I frowned. “Why would I do that?”
“Because we can’t drive around in a stolen police car. We need to get my other car back. It’s not traceable to me. It’s our only way to get out of town.”
“Can’t you get another car from the other place?”
“I am not prepared to do what it would take to get another car without any money. You’re welcome to give it a shot, but in the best-case scenario, all you’ll earn us is a small discount.”
“But the car is only two houses away from yours,” I said. “They’ll see us get in, and we’ll be just as screwed as we would be in a police car.”
“Right. That’s why we have to wait for the cops to be distracted or dead.”
“I don’t like that idea.”
“I don’t like it, either. I literally don’t like anything that’s happened today. There has not been a single moment of this day that hasn’t completely sucked shit. So if you have some master plan for how we can get into the car and save the lives of those police officers, I’m ready to listen.”
As I’ve already said, I did not have a plan to save the officers. My plan was to let them know that they were up against unkillable demons, but apparently that message hadn’t been properly conveyed. If we were lucky, one of the cops would shoot a demon in the head and recognize the supernatural horror that they were confronting, but that was pretty much out of my hands.

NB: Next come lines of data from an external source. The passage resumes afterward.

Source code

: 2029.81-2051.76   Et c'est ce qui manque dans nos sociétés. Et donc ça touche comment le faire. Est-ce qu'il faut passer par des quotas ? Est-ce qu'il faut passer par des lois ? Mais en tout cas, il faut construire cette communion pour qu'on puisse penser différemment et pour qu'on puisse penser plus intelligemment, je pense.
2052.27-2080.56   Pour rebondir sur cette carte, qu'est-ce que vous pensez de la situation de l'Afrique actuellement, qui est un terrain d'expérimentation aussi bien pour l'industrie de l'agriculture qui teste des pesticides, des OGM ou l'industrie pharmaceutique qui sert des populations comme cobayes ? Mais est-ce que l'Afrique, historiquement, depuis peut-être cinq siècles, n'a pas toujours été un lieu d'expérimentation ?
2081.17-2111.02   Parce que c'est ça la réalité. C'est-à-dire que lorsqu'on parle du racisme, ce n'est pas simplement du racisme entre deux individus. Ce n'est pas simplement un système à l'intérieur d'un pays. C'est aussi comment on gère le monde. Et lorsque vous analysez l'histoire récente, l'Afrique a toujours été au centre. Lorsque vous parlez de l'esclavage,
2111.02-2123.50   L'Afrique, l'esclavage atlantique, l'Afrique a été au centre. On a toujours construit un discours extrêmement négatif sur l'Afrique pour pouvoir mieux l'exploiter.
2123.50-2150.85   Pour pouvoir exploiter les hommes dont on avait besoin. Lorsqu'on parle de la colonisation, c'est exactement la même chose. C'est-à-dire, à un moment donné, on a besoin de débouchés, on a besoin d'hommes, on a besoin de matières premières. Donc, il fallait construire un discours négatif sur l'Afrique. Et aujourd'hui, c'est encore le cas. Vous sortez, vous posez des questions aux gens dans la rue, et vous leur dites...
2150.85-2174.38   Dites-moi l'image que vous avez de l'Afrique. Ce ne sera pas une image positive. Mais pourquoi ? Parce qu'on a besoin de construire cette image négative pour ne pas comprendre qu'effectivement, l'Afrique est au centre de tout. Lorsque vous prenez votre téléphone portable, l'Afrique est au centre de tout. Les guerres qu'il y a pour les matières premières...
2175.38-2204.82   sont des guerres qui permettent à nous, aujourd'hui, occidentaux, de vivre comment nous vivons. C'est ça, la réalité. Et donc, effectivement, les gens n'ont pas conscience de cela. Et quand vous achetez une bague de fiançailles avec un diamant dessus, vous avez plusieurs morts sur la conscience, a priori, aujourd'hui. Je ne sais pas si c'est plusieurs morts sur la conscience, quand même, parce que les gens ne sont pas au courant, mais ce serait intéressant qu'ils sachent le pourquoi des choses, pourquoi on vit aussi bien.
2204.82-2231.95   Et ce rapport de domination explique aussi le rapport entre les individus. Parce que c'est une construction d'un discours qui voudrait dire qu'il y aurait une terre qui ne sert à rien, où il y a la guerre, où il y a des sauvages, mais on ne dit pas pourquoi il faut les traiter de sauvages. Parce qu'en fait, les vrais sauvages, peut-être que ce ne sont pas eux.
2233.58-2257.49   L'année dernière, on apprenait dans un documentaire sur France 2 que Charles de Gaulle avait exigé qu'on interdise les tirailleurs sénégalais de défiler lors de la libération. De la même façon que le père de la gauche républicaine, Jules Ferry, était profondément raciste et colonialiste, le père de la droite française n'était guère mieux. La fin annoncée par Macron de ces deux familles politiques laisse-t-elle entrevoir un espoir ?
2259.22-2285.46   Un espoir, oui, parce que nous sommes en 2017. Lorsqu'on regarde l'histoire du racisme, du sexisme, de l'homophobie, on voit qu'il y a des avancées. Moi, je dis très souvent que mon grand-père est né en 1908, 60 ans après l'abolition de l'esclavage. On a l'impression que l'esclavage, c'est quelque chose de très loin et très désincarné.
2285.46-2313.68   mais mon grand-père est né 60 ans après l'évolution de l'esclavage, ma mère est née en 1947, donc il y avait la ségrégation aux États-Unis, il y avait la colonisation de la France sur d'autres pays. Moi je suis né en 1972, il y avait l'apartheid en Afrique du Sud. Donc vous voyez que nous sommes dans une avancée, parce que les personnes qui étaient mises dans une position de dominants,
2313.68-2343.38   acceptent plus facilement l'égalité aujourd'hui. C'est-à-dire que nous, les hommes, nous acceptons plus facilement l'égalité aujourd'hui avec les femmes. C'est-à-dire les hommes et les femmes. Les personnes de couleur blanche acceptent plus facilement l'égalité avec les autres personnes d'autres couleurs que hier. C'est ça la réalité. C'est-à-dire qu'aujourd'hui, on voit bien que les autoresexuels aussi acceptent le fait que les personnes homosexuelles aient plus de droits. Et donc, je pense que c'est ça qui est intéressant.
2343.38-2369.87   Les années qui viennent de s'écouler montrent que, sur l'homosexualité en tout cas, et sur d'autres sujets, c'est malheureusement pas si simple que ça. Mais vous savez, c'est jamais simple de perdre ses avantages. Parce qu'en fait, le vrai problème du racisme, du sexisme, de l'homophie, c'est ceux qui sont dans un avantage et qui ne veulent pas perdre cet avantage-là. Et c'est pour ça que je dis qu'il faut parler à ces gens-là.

“What are you thinking?” I asked. “Park around the corner and watch for our opportunity?”
“Yeah.”
I didn’t like this as much as speeding off to freedom, but she was absolutely right that we wouldn’t get very far in a stolen police car. I wanted to believe that getting arrested and taken into custody would save us from the demons. However, twenty-five of them had miraculously appeared outside of Quinn’s house, so, in theory, there was no reason they couldn’t miraculously appear inside of a prison cell. Also, I didn’t actually want to go to prison if I could help it, though I wasn’t sure how much of an option it was at this point. I’d worry about being punished for my crimes later.